Tropical Pacific sea surface temperatures have been cooling since June and are now at La Niña thresholds. Atmospheric indicators including the Southern Oscillation Index (SOI), trade wind strength, and equatorial cloudiness are also displaying patterns typical of a La Niña event.

Models indicate this La Niña event may peak during the spring and return to neutral conditions early in 2023. La Niña events increase the chances of above-average rainfall for northern and eastern Australia during spring and summer.

The negative Indian Ocean Dipole (IOD) event continues. The IOD index has satisfied negative IOD thresholds (i.e. at or below −0.4 °C) since June, with the latest weekly value being −0.8 °C. All surveyed climate models agree that negative IOD conditions are likely to continue into late spring.

A negative IOD event is typically associated with above average spring rainfall for much of Australia. When a La Niña and negative IOD combine, it further increases the likelihood of above average rainfall over Australia, particularly in the eastern half of the continent.

The Southern Annular Mode (SAM) is currently in a positive phase and is likely to be mostly positive for the coming three months. During the spring months, a positive SAM has a wetting influence for parts of eastern New South Wales and far eastern Victoria, but a drying influence for western Tasmania.

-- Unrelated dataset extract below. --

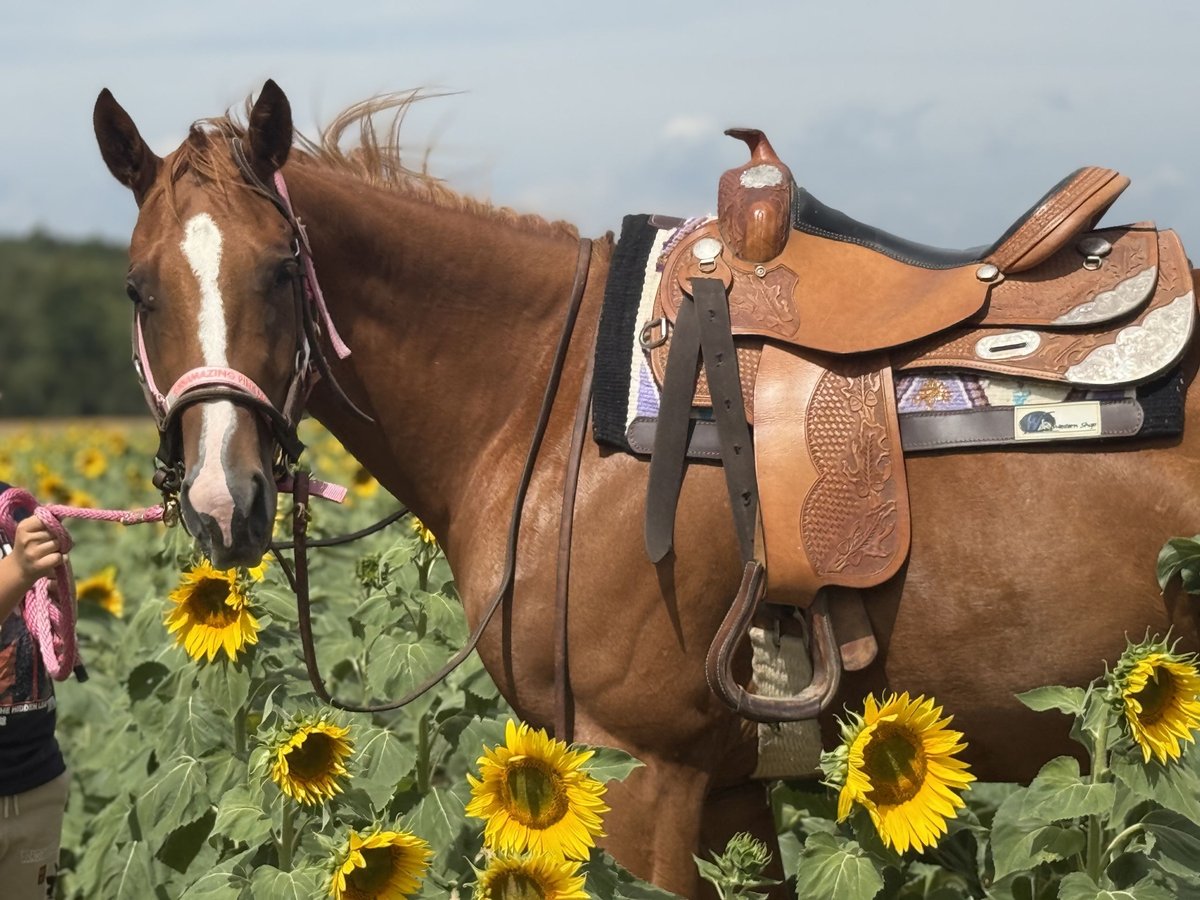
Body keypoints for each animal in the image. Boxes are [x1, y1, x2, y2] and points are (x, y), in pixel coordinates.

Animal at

The Madden–Julian Oscillation (MJO) continues to show a weak signal with most models suggesting it will remain weak for at least the next seven days. A weak MJO is unlikely to have much impact on Australian climate.

Climate change continues to influence Australian and global climate. Australia’s climate has warmed by around 1.47 °C for the 1910–2020 period. Southern Australia has seen a reduction of 10–20% in cool season (April–October) rainfall in recent decades. There has also been a trend towards a greater proportion of rainfall from high intensity short duration rainfall events, especially across northern Australia.